Write out exactly the lines below that run from the one containing "left eye: (100, 148)" through the one containing "right eye: (57, 150)", both included, with no other lines.

TASK INPUTS:
::::::

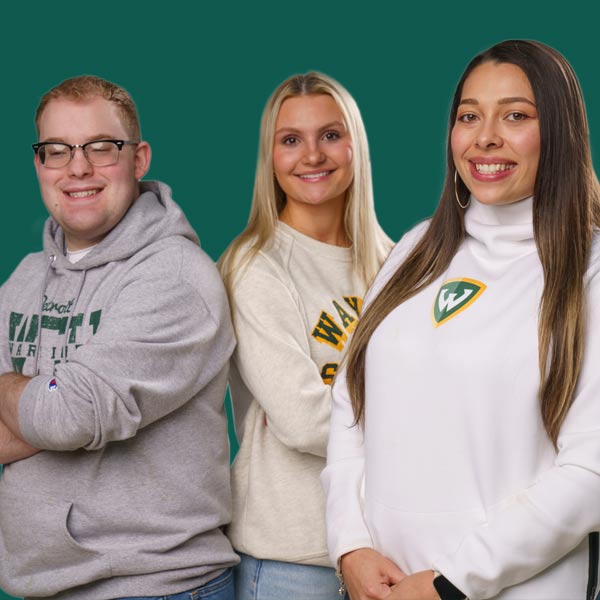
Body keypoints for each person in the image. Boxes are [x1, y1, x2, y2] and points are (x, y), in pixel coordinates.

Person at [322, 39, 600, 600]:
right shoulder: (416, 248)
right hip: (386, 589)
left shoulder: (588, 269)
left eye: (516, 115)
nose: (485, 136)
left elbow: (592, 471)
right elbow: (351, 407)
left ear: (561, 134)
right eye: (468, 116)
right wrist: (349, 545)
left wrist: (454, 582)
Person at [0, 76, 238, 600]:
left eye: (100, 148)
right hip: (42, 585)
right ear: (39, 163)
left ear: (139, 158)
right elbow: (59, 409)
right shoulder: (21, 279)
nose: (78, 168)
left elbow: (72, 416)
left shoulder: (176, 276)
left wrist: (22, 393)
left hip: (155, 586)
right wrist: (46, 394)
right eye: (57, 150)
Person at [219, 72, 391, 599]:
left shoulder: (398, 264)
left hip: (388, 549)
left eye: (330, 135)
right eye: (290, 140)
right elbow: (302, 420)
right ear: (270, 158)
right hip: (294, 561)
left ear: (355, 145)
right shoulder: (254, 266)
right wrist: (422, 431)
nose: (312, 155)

::::::

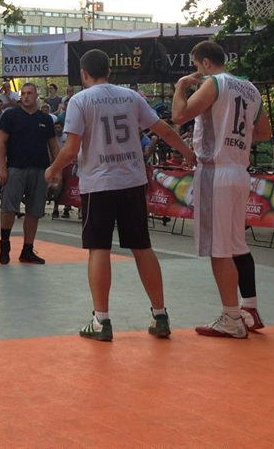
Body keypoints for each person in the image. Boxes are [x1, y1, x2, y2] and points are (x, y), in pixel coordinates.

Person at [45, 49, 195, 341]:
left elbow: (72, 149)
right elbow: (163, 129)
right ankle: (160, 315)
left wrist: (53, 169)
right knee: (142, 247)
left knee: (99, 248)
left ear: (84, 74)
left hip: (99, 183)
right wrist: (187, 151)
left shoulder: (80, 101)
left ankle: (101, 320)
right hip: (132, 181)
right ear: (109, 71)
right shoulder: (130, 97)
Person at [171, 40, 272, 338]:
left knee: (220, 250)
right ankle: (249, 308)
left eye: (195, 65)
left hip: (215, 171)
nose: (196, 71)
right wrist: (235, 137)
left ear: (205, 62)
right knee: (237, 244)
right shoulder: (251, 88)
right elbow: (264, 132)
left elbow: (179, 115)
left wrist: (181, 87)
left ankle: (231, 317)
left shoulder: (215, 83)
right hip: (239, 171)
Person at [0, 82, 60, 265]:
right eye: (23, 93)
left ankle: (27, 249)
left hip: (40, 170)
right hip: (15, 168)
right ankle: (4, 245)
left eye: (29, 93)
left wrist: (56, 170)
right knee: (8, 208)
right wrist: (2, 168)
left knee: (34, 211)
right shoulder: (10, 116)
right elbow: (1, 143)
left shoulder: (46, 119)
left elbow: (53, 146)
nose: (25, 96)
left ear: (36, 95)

::::::

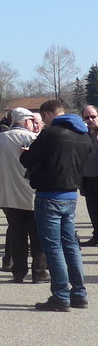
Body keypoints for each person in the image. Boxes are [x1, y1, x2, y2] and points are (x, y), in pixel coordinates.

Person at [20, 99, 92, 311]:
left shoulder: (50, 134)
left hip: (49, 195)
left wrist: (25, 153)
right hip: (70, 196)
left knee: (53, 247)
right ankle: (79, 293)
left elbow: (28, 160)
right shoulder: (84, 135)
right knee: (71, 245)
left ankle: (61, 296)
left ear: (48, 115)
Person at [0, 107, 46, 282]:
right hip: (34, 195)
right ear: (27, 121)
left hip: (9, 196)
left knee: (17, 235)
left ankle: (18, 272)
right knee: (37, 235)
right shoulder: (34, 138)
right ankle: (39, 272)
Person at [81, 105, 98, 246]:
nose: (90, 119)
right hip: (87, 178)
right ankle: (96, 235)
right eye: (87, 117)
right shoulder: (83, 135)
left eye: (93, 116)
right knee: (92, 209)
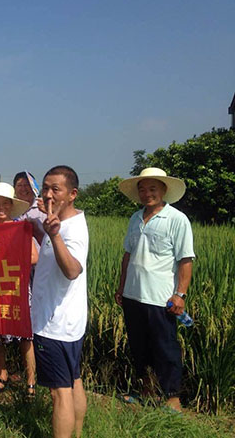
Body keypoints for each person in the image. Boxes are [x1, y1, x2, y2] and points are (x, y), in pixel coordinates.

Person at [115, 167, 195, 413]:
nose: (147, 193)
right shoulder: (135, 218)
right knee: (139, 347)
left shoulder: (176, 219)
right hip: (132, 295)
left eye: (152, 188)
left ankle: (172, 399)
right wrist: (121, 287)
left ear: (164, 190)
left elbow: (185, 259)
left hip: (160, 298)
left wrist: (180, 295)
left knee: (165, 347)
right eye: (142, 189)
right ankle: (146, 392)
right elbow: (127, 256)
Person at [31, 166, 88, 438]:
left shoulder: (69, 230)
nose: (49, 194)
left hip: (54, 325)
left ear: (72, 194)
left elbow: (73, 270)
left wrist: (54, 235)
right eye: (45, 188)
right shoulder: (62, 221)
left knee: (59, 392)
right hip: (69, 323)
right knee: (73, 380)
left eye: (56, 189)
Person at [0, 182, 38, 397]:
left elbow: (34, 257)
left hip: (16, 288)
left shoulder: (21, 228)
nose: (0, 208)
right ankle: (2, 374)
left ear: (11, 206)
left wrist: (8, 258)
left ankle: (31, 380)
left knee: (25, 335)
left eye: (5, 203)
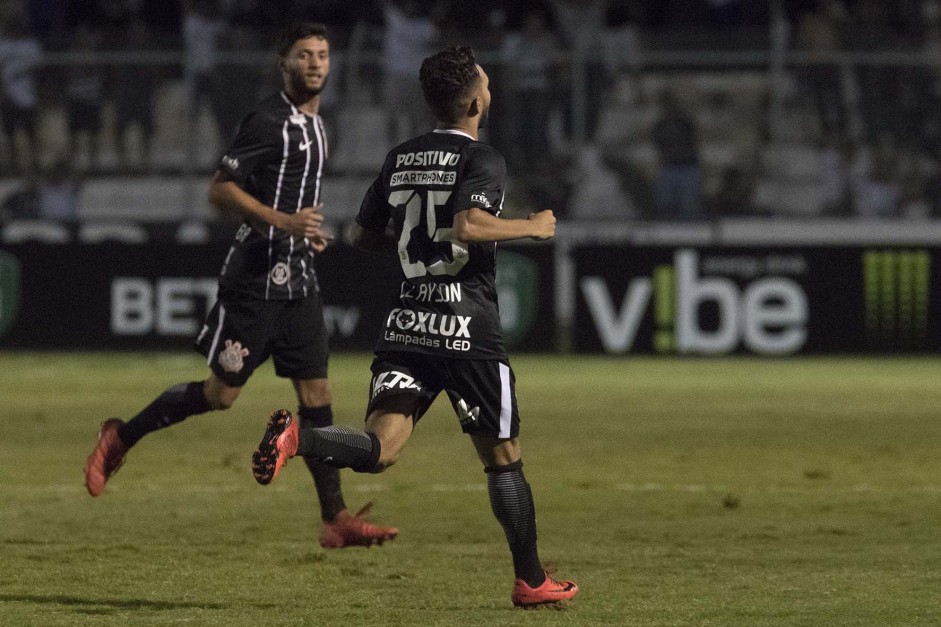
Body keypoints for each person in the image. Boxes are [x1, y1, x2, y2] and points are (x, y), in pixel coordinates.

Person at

::::::

TASK RESPONSE:
left eye: (100, 148)
right hip: (42, 585)
right ear: (39, 163)
left ear: (139, 158)
right elbow: (59, 409)
right shoulder: (21, 279)
nose: (78, 168)
left elbow: (72, 416)
left shoulder: (176, 276)
left wrist: (22, 393)
left hip: (155, 586)
right wrist: (46, 394)
right eye: (57, 150)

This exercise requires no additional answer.